The recent crash of a Chinese space station is not hampering Chinese space development plans, according to Beijing’s state media.
China’s prototype space station Tiangong-1 fell out of orbit and burned up in skies over the southern Pacific on Sunday, but China is forging ahead with a new standalone space station.
The plan is to have the space station in operation after 2024, and the team working on the space station is relatively young — their average age is 35.
A core module of the space station that functions as habitat technology for astronauts is also receiving much public attention.
China’s state-owned CCTV reported the core module is being tested at a production base in Tianjin’s “space city.” Footage of the interior of the module was aired, according to South Korean news agency Yonhap on Wednesday.
Zhang Hao, a designer of the space station, said the main control compartment in the module helps to control flight, and regulate the power and life support system of the entire station.
There is also workspace for astronauts to conduct experiments, Zhang said.
Robotic technology will also assist with “installing or dismantling equipment within the station,” said Jiao Weixin, a scientist at Peking University.

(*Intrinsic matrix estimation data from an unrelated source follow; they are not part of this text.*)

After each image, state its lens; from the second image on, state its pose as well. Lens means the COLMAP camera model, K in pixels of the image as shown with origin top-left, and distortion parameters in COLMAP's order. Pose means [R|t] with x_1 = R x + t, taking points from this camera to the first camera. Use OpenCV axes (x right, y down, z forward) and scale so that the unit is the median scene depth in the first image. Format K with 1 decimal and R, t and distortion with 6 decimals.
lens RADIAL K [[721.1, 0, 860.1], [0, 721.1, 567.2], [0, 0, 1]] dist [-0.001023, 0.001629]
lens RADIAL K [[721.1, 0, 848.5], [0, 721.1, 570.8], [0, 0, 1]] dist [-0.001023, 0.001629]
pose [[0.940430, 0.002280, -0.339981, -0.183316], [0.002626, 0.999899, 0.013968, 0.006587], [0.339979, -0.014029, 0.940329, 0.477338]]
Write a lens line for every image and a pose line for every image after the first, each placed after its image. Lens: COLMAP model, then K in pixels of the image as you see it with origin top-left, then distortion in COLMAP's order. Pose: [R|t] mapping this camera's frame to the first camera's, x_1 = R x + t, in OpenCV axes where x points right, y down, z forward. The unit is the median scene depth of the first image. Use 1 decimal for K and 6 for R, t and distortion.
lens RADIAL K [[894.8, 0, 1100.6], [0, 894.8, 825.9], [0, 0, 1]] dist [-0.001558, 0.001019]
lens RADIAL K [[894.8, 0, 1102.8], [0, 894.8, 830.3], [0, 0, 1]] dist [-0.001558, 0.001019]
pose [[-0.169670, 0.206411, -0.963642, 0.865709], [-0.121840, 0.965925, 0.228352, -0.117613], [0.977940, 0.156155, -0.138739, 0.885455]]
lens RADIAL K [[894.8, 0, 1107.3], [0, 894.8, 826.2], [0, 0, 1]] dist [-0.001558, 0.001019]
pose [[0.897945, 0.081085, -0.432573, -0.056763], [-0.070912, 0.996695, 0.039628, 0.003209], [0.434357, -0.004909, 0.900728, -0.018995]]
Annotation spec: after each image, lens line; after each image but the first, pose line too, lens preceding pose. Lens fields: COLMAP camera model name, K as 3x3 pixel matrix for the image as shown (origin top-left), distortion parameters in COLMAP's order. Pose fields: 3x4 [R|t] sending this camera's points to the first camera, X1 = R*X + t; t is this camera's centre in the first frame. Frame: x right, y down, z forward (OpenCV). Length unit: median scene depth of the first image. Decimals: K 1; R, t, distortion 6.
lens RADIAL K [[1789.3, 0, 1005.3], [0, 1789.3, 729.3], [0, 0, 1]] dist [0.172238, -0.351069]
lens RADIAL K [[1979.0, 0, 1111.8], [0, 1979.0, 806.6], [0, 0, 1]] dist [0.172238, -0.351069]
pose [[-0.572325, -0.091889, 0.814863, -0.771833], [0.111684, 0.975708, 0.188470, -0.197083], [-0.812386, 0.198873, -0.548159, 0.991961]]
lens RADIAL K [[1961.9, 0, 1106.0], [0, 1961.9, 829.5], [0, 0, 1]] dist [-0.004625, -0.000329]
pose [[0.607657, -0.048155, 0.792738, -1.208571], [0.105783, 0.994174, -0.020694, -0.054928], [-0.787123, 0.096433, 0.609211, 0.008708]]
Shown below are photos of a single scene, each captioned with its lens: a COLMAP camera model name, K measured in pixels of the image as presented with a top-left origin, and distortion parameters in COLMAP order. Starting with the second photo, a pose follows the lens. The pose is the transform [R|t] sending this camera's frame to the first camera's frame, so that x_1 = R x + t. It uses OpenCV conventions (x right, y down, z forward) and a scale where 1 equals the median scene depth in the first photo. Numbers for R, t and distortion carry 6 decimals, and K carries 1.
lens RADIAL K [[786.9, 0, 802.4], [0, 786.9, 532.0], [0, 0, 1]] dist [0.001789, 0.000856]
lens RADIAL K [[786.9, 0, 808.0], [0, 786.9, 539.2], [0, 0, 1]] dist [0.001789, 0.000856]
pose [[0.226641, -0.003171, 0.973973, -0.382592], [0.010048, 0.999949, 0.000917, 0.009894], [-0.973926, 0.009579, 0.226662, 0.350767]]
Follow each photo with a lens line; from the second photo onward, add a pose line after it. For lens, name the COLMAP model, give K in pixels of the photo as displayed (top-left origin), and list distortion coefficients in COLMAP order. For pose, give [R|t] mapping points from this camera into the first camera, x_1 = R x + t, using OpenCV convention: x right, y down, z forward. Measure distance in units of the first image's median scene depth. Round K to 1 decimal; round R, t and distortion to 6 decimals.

“It is possible that China’s space station will be the only working station after 2024 when [the International Space Station] is expected to retire and China will take a dominant position in conducting space experiments,” Jiao said.
U.S. Strategic Command’s Joint Force Space Component Command detected the Tiangong-1 on Sunday.
“The JFSCC used the Space Surveillance Network sensors and their orbital analysis system to confirm Tiangong-1’s re-entry” or fall, the U.S. Air Force said in statement on Monday.